Updated | Bavaria's top security official said Monday that the Syrian suicide bomber who wounded more than a dozen people outside a music festival in Ansbach on Sunday had pledged allegiance to the Islamic State militant group (ISIS) in a mobile phone video.

Joachim Herrmann said the 27-year-old filmed a video in which he said that he would carry out a "revenge" attack against Germany. Germany rejected an asylum request from the unidentified man.

Herrmann said that the pledge of allegiance suggested that the bombing outside the 2,500-strong event, after he had been denied entry, was a "terrorist attack." ISIS claimed responsibility for the attack on Monday afternoon.

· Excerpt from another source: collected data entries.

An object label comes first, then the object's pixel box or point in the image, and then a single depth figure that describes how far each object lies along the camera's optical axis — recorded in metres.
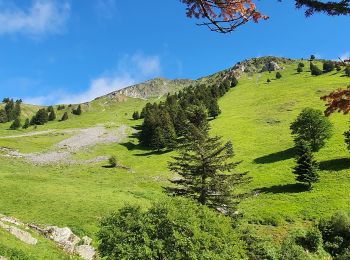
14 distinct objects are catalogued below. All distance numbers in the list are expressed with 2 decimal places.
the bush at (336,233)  40.78
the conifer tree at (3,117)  172.73
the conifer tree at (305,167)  58.16
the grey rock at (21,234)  28.60
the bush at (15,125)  151.88
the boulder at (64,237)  30.77
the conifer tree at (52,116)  178.62
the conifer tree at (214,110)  128.38
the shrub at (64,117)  177.59
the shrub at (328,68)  178.50
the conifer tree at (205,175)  35.72
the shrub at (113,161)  81.50
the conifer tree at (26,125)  153.38
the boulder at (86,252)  30.70
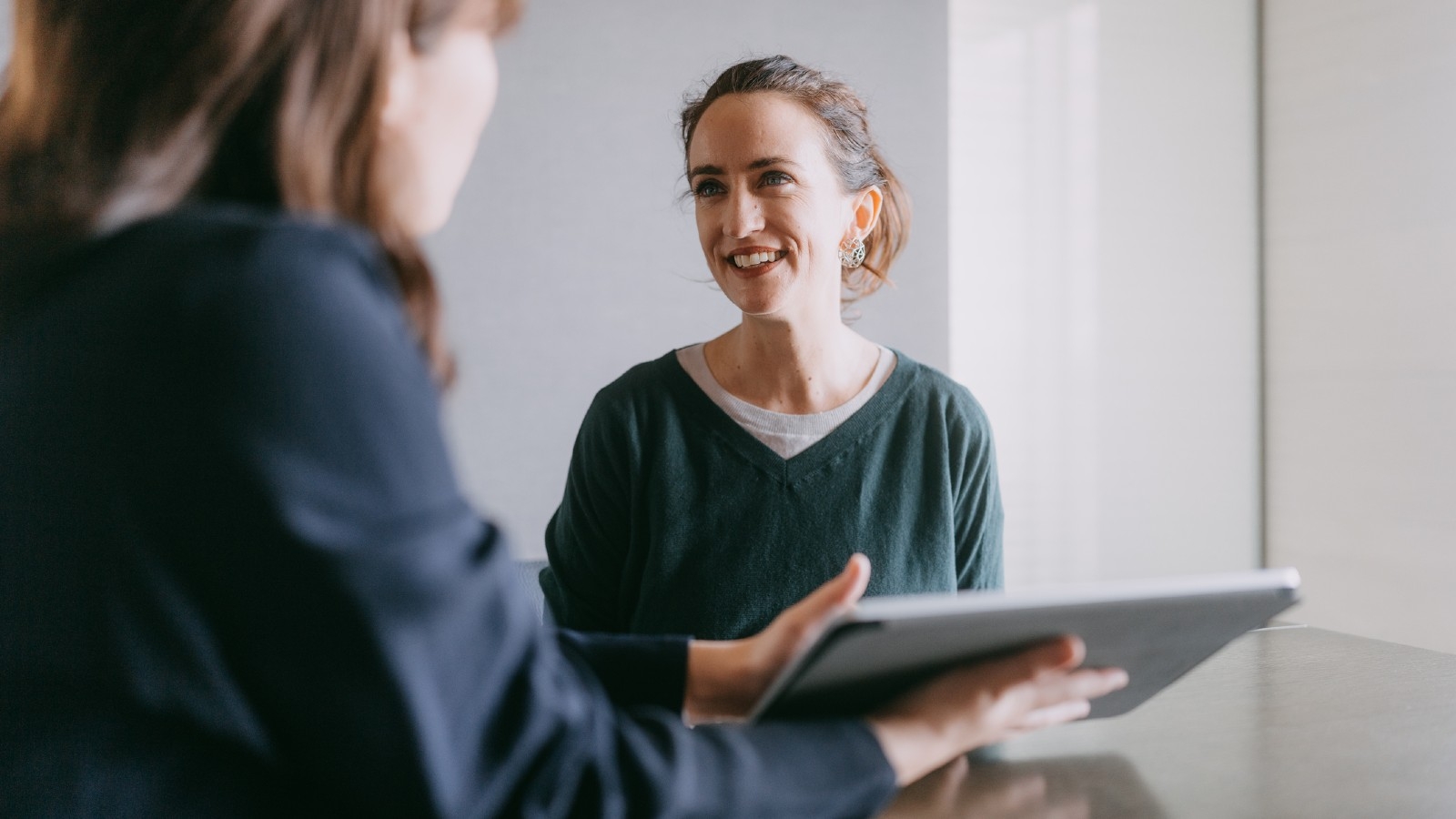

The suicide bombing, in which the bomber was the only person killed, was the fourth violent attack in Germany in the past week, after an ISIS sympathizer launched an axe attack on a train near the city of Wuerzberg, a German-Iranian national launched a shooting rampage at a shopping center in the city of Munich and a Syrian refugee stabbed a woman to death with a machete in the city of Reutlingen.

In response to the attacks, Interior Minister Thomas de Maiziere said that the government would strengthen the presence of authorities at airports and train stations, as well as further stop and search checks near the country's borders.

"What seems particularly important to me at the moment is an increased police presence in public spaces," de Maiziere said at a news conference in Berlin.

"I have therefore ordered that the federal police visibly increase their presence at airports and railways stations and that there are random checks, which are not visible but very effective, in border areas."